Kamusal yetkilerin belirli çıkar gruplarının yararları doğrultusunda kullanılması, AKP ile başlayan ve yeni bir olgu değildi. Ancak son 20 yılda temel yönetim biçimine dönüşmesi ve sonuçta AKP’nin kimliğiyle özdeşleşmesi, imar afları dahil bir çok sorunu açıklar.

Geride bıraktığımız 21 içinde vergi oranları sürekli arttırılırken, kamu harcamaları üzerindeki ve TBMM’nin üç temel işlevinden biri olan denetimin zayıflatılması, Kamu İhale Yasasının ihale alan şirketlerin kar amaçlarına uygun biçimde sürekli değiştirilmesi, AKP’nin tanımıyla Yeni Türkiye’nin kurulma süreciydi.

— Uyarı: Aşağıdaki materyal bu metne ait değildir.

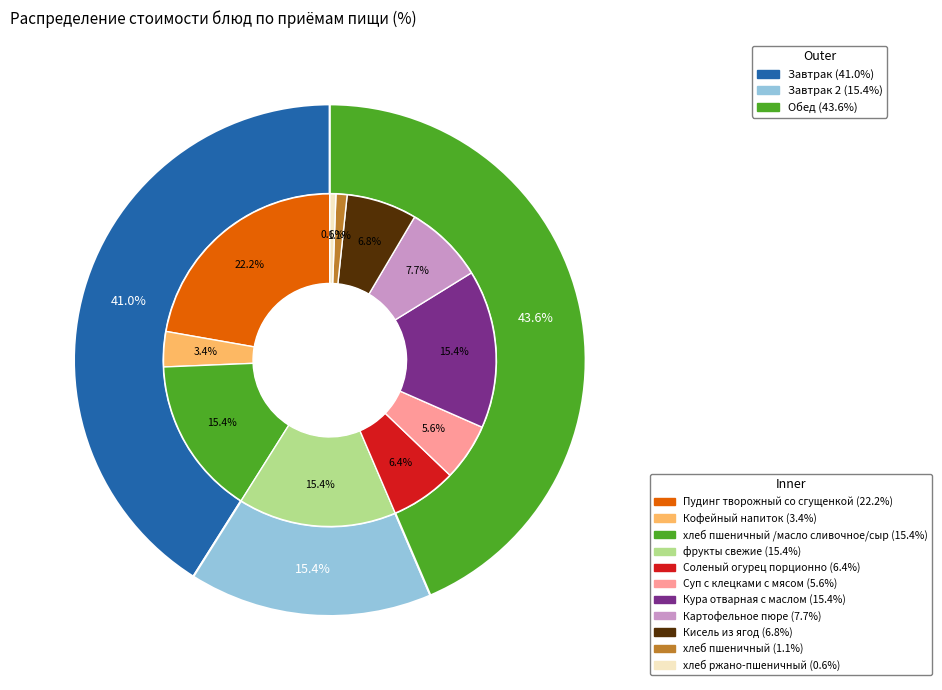

What percentage is NOT represented by Соленый огурец порционно?

93.6%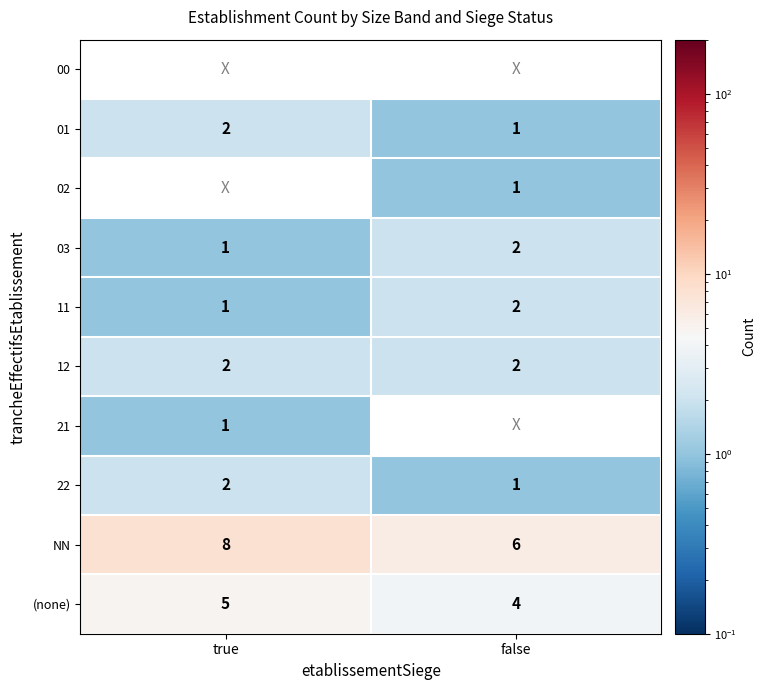

The 02 series shows 0 at false. True or false?

False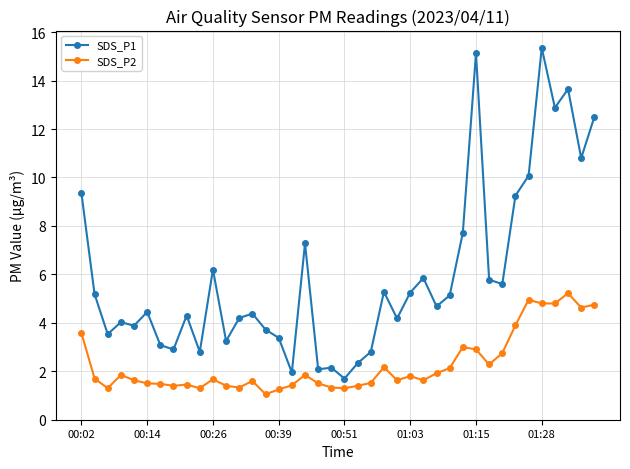

How many lines are shown in the chart?

2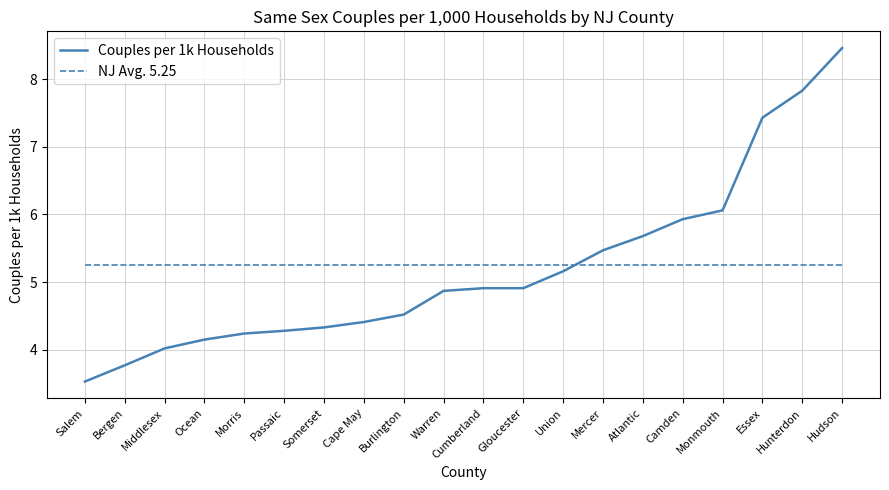

Between Bergen and Middlesex, which series saw the biggest shift?

Couples per 1k Households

Türkiye’de 80’li yılların sonlarına doğru palazlanan, büyük ölçüde kamu yatırımlarını üstlenen bir müteahhit grubu ülke ekonomisinin kaynaklarına kolayca egemen oldu.

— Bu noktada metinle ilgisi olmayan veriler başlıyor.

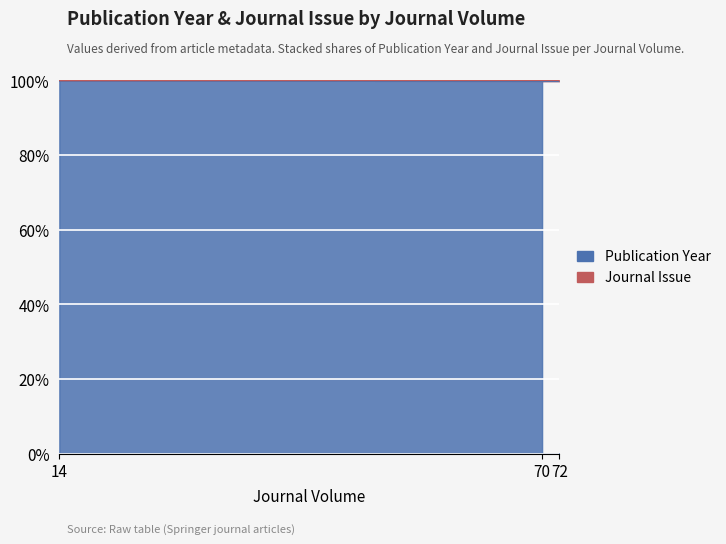

What is the value of the 3rd point from the left?

100.0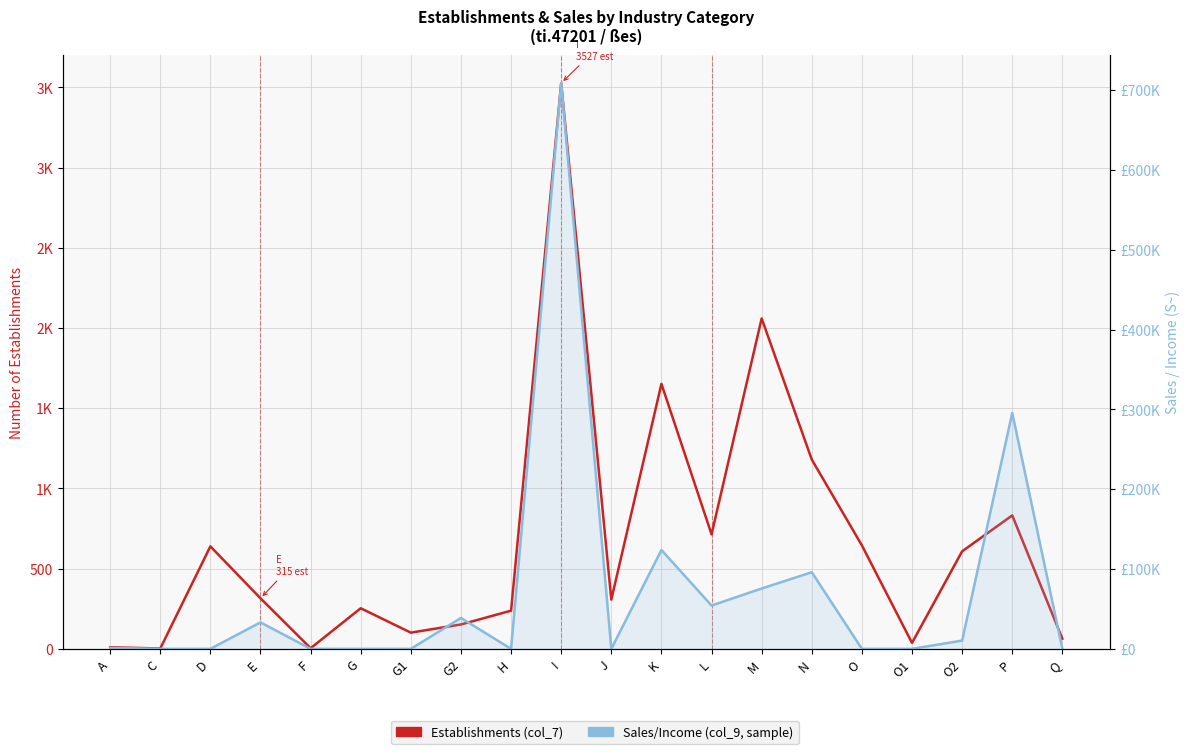

Rank the series by their maximum value, from highest to lowest.

Sales/Income (col_9, sample), Establishments (col_7)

“Yap-İşlet-Devret “projeleriyle piramidin en üstünde yer edinen bu kesimin dışında, son dönemde özellikle büyük kentlerde; nüfusun hızlı artışı yüzünden, -başta İstanbul- kalabalık yerleşim merkezlerinde konut talebi doğdu. Bu gelişme imar planlarında değişiklik için baskı yarattı. Yetersiz alt yapı ve verimli kent içi ulaşım ağları yapımı göz ardı edildi.

Benzer model yerel yönetimlerde de karşımıza çıktı. Başlarda yandaş şirketlere göre hazırlanan, piyasada “adrese teslim” olarak adlandırılan şartnameler, ihale alınırken düşük verilen fiyatlar, kısa sürede ek birtakım talepler yoluyla, kazanan müteahhitlere tanınan parasal ayrıcalıklar, kamuoyunda yeterince tepki görmedi.

Rant ekonomisi, gelir dağılımında adaletsizliği tırmandırırken, acil yardım konusunda Cumhuriyetin ilk yıllarından bu yana çalışan, kurumsal yapının dağıtılmasına neden oldu.

TSK, Kızılay ve yerel yönetimlerin hızla karar alacakları mekanizmalar yok edildi. İlk müdahalede yaşamsal önem taşıyan, yerinde ve acil karar verme yetkisi merkezileştirildi.

Ve sonunda rant ekonomisi, binlerce masum insanın toprağa gömülmesine yol açan bir felaketin en önemli etkeni oldu.

Bahattin Yücel (1949, Nazilli, Türkiye), Türk siyasetçi.

İstanbul Üniversitesi Edebiyat Fakültesi Tarih Bölümü’nü bitirdi. Türkiye Seyahat Acenteları Birliği Yönetim Kurulu Başkanlığı, XIX. ve XX. Dönem İstanbul Milletvekilliği ile Turizm Bakanlığı yaptı. Evli ve iki çocuk babasıdır. Ayrıca Okan Üniversitesi Danışma Kurulu üyesidir.